Exercise directions: Whenever "displayed" occurs in a line of the material, list that line.

....................

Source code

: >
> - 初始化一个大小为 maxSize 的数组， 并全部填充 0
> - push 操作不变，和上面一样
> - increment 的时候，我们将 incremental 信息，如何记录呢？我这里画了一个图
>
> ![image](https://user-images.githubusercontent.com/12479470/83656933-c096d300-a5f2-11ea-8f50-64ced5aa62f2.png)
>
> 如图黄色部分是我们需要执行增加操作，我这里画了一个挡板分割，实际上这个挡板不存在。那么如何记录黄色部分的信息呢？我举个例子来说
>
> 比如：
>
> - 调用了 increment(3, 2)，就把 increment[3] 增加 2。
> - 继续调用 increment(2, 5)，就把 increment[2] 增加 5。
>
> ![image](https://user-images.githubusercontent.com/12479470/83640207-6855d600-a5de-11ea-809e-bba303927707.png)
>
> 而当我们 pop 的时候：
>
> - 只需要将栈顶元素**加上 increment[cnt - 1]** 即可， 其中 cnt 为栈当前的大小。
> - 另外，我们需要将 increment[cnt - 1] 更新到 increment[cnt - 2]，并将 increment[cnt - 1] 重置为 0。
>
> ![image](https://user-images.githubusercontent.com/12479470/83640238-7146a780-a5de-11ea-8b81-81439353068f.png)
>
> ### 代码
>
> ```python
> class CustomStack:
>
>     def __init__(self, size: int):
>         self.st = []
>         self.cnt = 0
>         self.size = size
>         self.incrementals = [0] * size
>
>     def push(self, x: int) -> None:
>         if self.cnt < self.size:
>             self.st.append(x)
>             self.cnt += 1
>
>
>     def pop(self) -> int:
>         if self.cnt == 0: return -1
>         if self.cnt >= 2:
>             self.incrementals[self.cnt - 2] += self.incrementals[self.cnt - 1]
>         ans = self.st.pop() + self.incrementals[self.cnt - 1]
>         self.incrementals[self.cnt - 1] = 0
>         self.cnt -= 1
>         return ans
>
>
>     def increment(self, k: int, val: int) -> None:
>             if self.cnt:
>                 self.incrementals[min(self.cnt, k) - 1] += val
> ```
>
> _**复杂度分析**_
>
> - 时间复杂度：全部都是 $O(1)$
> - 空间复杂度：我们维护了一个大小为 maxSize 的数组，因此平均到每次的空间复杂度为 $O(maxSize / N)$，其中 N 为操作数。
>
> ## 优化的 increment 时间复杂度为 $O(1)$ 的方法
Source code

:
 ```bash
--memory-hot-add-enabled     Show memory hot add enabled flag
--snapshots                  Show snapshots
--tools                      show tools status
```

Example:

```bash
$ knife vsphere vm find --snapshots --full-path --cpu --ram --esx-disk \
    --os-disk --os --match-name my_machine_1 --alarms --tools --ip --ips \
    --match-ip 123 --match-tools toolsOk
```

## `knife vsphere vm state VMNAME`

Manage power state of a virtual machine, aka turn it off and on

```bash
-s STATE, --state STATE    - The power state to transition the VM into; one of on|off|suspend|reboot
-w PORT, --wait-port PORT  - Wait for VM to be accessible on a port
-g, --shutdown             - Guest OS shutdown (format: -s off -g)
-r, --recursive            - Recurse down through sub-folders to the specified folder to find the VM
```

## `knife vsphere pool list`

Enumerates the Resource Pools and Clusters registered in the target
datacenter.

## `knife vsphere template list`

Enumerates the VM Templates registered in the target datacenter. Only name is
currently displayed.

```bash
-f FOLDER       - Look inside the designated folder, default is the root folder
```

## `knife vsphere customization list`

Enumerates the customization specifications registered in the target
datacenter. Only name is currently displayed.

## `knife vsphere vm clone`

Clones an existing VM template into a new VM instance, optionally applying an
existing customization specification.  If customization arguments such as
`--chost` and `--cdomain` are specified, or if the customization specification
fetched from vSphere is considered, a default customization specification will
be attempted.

....................

Response to this task:
currently displayed.
datacenter. Only name is currently displayed.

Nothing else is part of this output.